Il était une fois une jeune fille qui croyait au grand amour, aux signes, et au destin ; une femme qui rêvait d’être comédienne et désespérait d’y arriver un jour ; un jeune homme qui croyait en son talent de compositeur mais ne croyait pas beaucoup en lui.
Il était une fois une petite fille qui croyait en Dieu.
Il était une fois un homme qui ne croyait en rien jusqu’au jour où une voyante lui donna la date de sa mort et que, à son corps défendant, il se mit à y croire.
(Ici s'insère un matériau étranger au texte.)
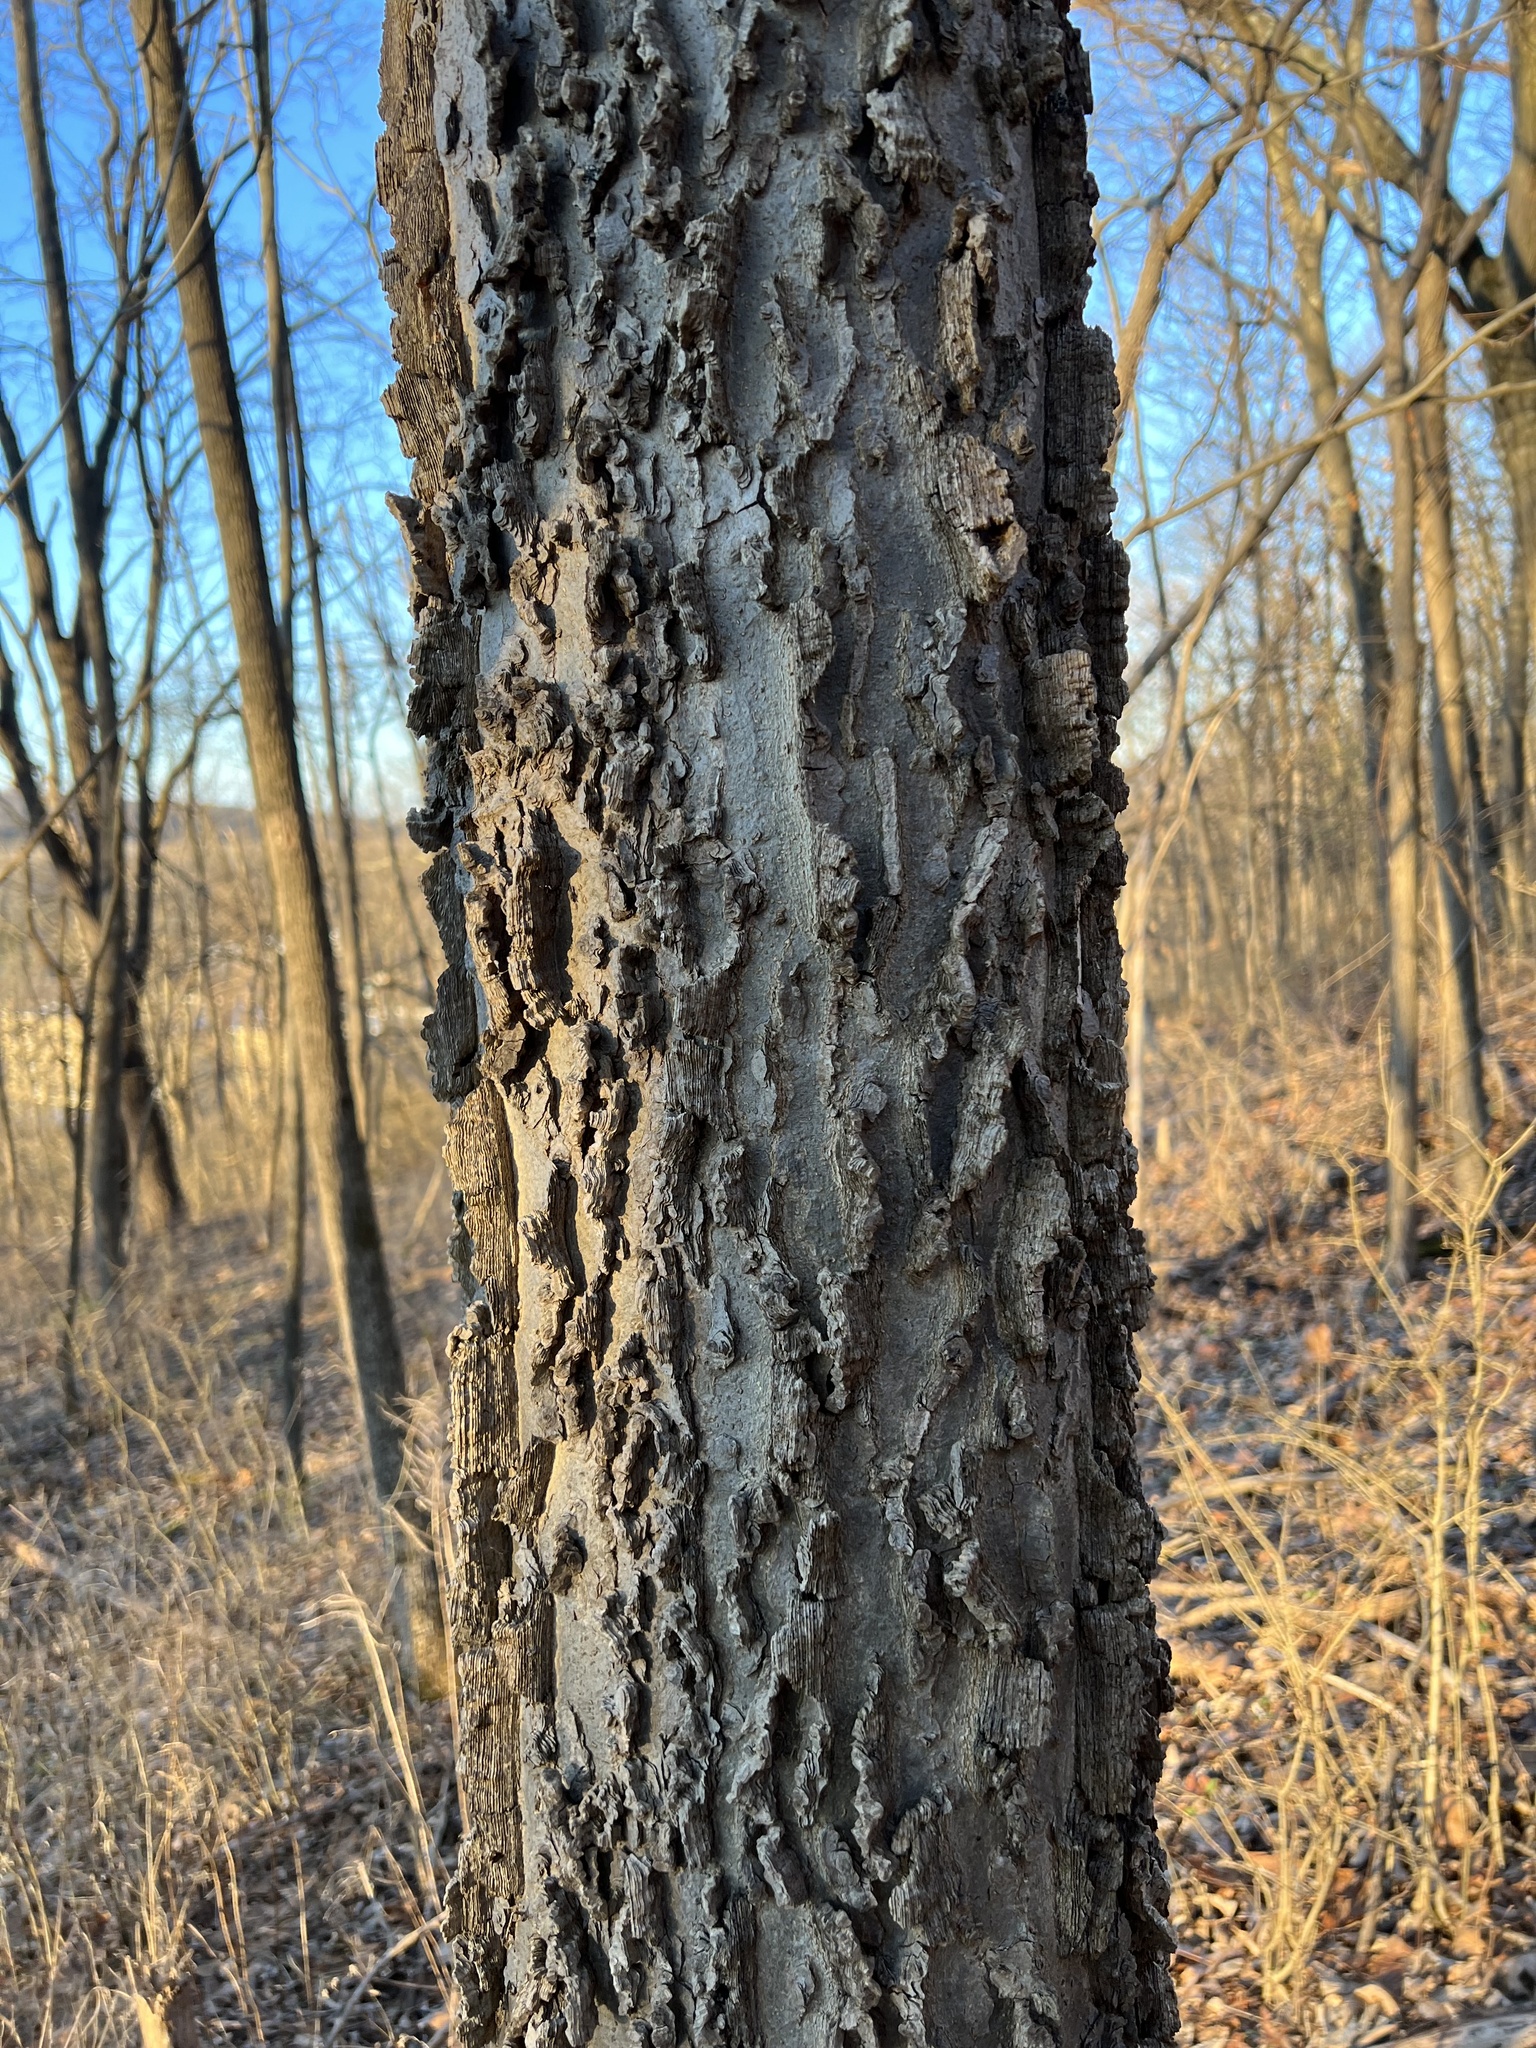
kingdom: Plantae
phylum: Tracheophyta
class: Magnoliopsida
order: Rosales
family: Cannabaceae
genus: Celtis
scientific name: Celtis occidentalis
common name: Common hackberry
L’avis de Manu Yvernault :
Agnès Jaoui aime prendre son temps, 4 ans (en moyenne) sépare ses réalisations. Quatre ans à peaufiner un scénario, construire un univers, choisir un casting. Quatre ans pour faire ce que le cinéma français ne sait plus vraiment faire, nous raconter une histoire, porter un regard, critique parfois, cynique, transmettre des émotions.
Au bout du conte, joli titre au sens figuré comme à chaque fois, remplit parfaitement ce rôle.
L’intelligence et la finesse du scénario font écho au travail de la réalisatrice sur son premier film, Le goût des autres. Le duo de scénaristes, Jaoui-Bacri retrouve cette verve et la dynamique qui avait fait leur succès, ce regard social et humain si juste porté sur les comportements, émotions et réactions de leurs personnages. Personnages symboles, reflets du spectateur qui pourra se retrouver dans des traits de caractère vu la teneur chorale du film.
Si Au bout du conte parle évidemment d’amour, le film badine du côté des croyances sous plusieurs de ses formes, superstition, rumeur, mensonge…Ensemble qui permet au scénario de prendre de l’ampleur par la pluralité des rapports que le film tend à créer entre chaque personnage. Si une fois devant nos yeux le résultat semble évident et linéaire, un travail appuyé en amont est nécessaire afin de mettre en forme un tel kaléidoscope de rencontres et de chemins croisés. Bien sûr, l’humour propre aux deux co-scénaristes est présent et marque de son empreinte le film d’un bout à l’autre.
Et puisque tout est dans le titre, une autre magie opère forcément, celle de la métaphore du conte où la majeure partie des personnages trouvent leurs échos dans les héros de livres d’enfants.
Si la force principale du film est sa narration, la mise en scène d’Agnès Jaoui a pris une certaine ampleur. Tout du moins son film s’orne de beaucoup plus d’effets de mise en scène que ses précédents films. Le sujet, bien sûr, est propice à cela. Régulièrement baigné d’un onirisme séduisant, le film ose des envolés rêveuses, presque fantastique qui rappelleraient même lors d’une certaine séquence L’année dernière à Marienbad d’Alain Resnais (séquence du bal). Toujours aussi simple et maîtrisée, la mise en scène d’Agnès Jaoui séduit dans ce savoir faire du découpage (de plans et montage) afin de donner l’espace nécessaire à ses comédiens tout en leur imposant une direction très juste.
Ensemble d’un casting donc où tout le monde trouve sa place, bien sûr, Agnès Jaoui et Jean-Pierre Bacri en tête, un Benjamin Biolay dans un rôle savoureux et parfait de ton, quand le rôle du prince charmant reste de façon surprenante bien appliqué par Arthur Dupont et ce sans contre-mesure. On restera plus pondéré quant à la composition d’Agathe Bonitzer. Les seconds rôles, Dominique Valadié, Didier Sandre, Valérie Crouzet, entres autres, remplissent savoureusement leur rôle et s’inscrivent parfaitement dans l’ « univers » d’Agnès Jaoui.
Derrière tous ces personnages un autre plus discret semble faire partie inhérente du décor de ce conte, la musique qui tout au long du film parsème le film de notes et d’intentions subtiles.
Agnès Jaoui réussit à trouver dans le conte la forme même de son récit, dans son déroulement comme dans la démystification du mythe du prince charmant. La métaphore perpétuelle permet de nombreuses envolées légères et réjouissantes qui donne à Au bout du conte, ce charme si rare, voire abandonné d’un cinéma français qu’on ne sait plus faire. La recette d’une comédie subtile qui sans en être ouvertement une donne des bouffées d’air frais autant au spectateur qu’au cinéma français. Si le film n’est pas parfait il est en tous points ce qu’on aimerait voir plus souvent dans les productions made in France. Comme quoi on peut faire du cinéma populaire, juste, intelligent, drôle et subtil sans tomber dans la facilité clownesque de ces dernières années. Encore une réussite.